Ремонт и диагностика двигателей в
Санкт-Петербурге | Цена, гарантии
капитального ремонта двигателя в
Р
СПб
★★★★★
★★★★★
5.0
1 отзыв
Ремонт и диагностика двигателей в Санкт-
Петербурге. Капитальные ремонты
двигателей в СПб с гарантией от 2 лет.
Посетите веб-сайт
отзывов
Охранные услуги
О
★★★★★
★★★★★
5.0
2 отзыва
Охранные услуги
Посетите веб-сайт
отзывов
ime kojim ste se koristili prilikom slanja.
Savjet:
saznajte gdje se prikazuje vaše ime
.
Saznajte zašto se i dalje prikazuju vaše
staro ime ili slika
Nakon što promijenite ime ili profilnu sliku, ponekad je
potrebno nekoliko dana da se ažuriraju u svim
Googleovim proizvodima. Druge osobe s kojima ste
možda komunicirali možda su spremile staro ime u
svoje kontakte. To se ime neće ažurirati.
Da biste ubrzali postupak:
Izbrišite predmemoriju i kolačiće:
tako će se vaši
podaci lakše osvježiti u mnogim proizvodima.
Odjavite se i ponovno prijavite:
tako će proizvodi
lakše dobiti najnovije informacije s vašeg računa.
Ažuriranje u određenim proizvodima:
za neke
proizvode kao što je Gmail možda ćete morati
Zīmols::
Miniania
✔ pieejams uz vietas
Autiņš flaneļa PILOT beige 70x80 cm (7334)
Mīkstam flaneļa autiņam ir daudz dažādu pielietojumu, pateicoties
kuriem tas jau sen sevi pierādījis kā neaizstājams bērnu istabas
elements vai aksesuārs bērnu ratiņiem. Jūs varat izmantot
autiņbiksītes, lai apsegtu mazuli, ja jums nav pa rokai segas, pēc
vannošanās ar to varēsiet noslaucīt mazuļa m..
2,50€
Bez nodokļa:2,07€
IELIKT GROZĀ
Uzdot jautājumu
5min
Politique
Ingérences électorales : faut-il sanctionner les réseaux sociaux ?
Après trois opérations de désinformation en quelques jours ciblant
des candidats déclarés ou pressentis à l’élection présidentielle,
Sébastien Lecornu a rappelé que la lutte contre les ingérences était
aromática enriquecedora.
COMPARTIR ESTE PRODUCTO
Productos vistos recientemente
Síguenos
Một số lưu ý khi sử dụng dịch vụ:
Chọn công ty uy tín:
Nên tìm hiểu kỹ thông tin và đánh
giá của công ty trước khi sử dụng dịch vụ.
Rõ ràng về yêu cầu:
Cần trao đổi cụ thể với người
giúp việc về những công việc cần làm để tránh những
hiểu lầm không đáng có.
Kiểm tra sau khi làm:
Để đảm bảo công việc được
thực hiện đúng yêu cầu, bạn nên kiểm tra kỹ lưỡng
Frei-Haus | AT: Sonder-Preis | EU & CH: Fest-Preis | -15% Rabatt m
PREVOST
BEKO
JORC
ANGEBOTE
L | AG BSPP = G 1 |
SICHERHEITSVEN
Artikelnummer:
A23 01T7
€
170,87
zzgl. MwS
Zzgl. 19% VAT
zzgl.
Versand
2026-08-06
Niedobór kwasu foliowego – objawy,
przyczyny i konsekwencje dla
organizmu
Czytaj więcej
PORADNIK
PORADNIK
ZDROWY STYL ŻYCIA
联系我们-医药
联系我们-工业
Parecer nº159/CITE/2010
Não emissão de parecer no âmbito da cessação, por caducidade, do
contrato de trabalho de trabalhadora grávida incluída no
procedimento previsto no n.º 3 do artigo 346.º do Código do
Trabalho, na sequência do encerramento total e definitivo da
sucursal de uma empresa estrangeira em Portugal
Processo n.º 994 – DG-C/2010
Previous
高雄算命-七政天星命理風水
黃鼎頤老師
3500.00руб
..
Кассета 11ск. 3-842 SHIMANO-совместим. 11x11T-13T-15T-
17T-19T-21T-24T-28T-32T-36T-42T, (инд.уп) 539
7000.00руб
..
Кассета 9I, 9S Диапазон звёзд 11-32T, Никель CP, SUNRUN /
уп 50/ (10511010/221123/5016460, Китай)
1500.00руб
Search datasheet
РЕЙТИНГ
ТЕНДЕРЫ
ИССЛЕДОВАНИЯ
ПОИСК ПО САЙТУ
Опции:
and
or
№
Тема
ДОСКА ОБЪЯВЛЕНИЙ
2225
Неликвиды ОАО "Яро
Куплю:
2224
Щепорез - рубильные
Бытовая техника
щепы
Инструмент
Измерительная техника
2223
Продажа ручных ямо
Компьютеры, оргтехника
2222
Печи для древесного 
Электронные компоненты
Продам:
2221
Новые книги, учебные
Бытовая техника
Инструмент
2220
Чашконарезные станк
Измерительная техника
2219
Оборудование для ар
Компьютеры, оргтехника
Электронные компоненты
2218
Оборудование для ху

*****

TASK DIRECTIONS
Transcribe the full listing exactly, omitting nothing.

EXERCISE RESPONSE
Ремонт и диагностика двигателей в
Санкт-Петербурге | Цена, гарантии
капитального ремонта двигателя в
Р
СПб
★★★★★
★★★★★
5.0
1 отзыв
Ремонт и диагностика двигателей в Санкт-
Петербурге. Капитальные ремонты
двигателей в СПб с гарантией от 2 лет.
Посетите веб-сайт
отзывов
Охранные услуги
О
★★★★★
★★★★★
5.0
2 отзыва
Охранные услуги
Посетите веб-сайт
отзывов
ime kojim ste se koristili prilikom slanja.
Savjet:
saznajte gdje se prikazuje vaše ime
.
Saznajte zašto se i dalje prikazuju vaše
staro ime ili slika
Nakon što promijenite ime ili profilnu sliku, ponekad je
potrebno nekoliko dana da se ažuriraju u svim
Googleovim proizvodima. Druge osobe s kojima ste
možda komunicirali možda su spremile staro ime u
svoje kontakte. To se ime neće ažurirati.
Da biste ubrzali postupak:
Izbrišite predmemoriju i kolačiće:
tako će se vaši
podaci lakše osvježiti u mnogim proizvodima.
Odjavite se i ponovno prijavite:
tako će proizvodi
lakše dobiti najnovije informacije s vašeg računa.
Ažuriranje u određenim proizvodima:
za neke
proizvode kao što je Gmail možda ćete morati
Zīmols::
Miniania
✔ pieejams uz vietas
Autiņš flaneļa PILOT beige 70x80 cm (7334)
Mīkstam flaneļa autiņam ir daudz dažādu pielietojumu, pateicoties
kuriem tas jau sen sevi pierādījis kā neaizstājams bērnu istabas
elements vai aksesuārs bērnu ratiņiem. Jūs varat izmantot
autiņbiksītes, lai apsegtu mazuli, ja jums nav pa rokai segas, pēc
vannošanās ar to varēsiet noslaucīt mazuļa m..
2,50€
Bez nodokļa:2,07€
IELIKT GROZĀ
Uzdot jautājumu
5min
Politique
Ingérences électorales : faut-il sanctionner les réseaux sociaux ?
Après trois opérations de désinformation en quelques jours ciblant
des candidats déclarés ou pressentis à l’élection présidentielle,
Sébastien Lecornu a rappelé que la lutte contre les ingérences était
aromática enriquecedora.
COMPARTIR ESTE PRODUCTO
Productos vistos recientemente
Síguenos
Một số lưu ý khi sử dụng dịch vụ:
Chọn công ty uy tín:
Nên tìm hiểu kỹ thông tin và đánh
giá của công ty trước khi sử dụng dịch vụ.
Rõ ràng về yêu cầu:
Cần trao đổi cụ thể với người
giúp việc về những công việc cần làm để tránh những
hiểu lầm không đáng có.
Kiểm tra sau khi làm:
Để đảm bảo công việc được
thực hiện đúng yêu cầu, bạn nên kiểm tra kỹ lưỡng
Frei-Haus | AT: Sonder-Preis | EU & CH: Fest-Preis | -15% Rabatt m
PREVOST
BEKO
JORC
ANGEBOTE
L | AG BSPP = G 1 |
SICHERHEITSVEN
Artikelnummer:
A23 01T7
€
170,87
zzgl. MwS
Zzgl. 19% VAT
zzgl.
Versand
2026-08-06
Niedobór kwasu foliowego – objawy,
przyczyny i konsekwencje dla
organizmu
Czytaj więcej
PORADNIK
PORADNIK
ZDROWY STYL ŻYCIA
联系我们-医药
联系我们-工业
Parecer nº159/CITE/2010
Não emissão de parecer no âmbito da cessação, por caducidade, do
contrato de trabalho de trabalhadora grávida incluída no
procedimento previsto no n.º 3 do artigo 346.º do Código do
Trabalho, na sequência do encerramento total e definitivo da
sucursal de uma empresa estrangeira em Portugal
Processo n.º 994 – DG-C/2010
Previous
高雄算命-七政天星命理風水
黃鼎頤老師
3500.00руб
..
Кассета 11ск. 3-842 SHIMANO-совместим. 11x11T-13T-15T-
17T-19T-21T-24T-28T-32T-36T-42T, (инд.уп) 539
7000.00руб
..
Кассета 9I, 9S Диапазон звёзд 11-32T, Никель CP, SUNRUN /
уп 50/ (10511010/221123/5016460, Китай)
1500.00руб
Search datasheet
РЕЙТИНГ
ТЕНДЕРЫ
ИССЛЕДОВАНИЯ
ПОИСК ПО САЙТУ
Опции:
and
or
№
Тема
ДОСКА ОБЪЯВЛЕНИЙ
2225
Неликвиды ОАО "Яро
Куплю:
2224
Щепорез - рубильные
Бытовая техника
щепы
Инструмент
Измерительная техника
2223
Продажа ручных ямо
Компьютеры, оргтехника
2222
Печи для древесного 
Электронные компоненты
Продам:
2221
Новые книги, учебные
Бытовая техника
Инструмент
2220
Чашконарезные станк
Измерительная техника
2219
Оборудование для ар
Компьютеры, оргтехника
Электронные компоненты
2218
Оборудование для ху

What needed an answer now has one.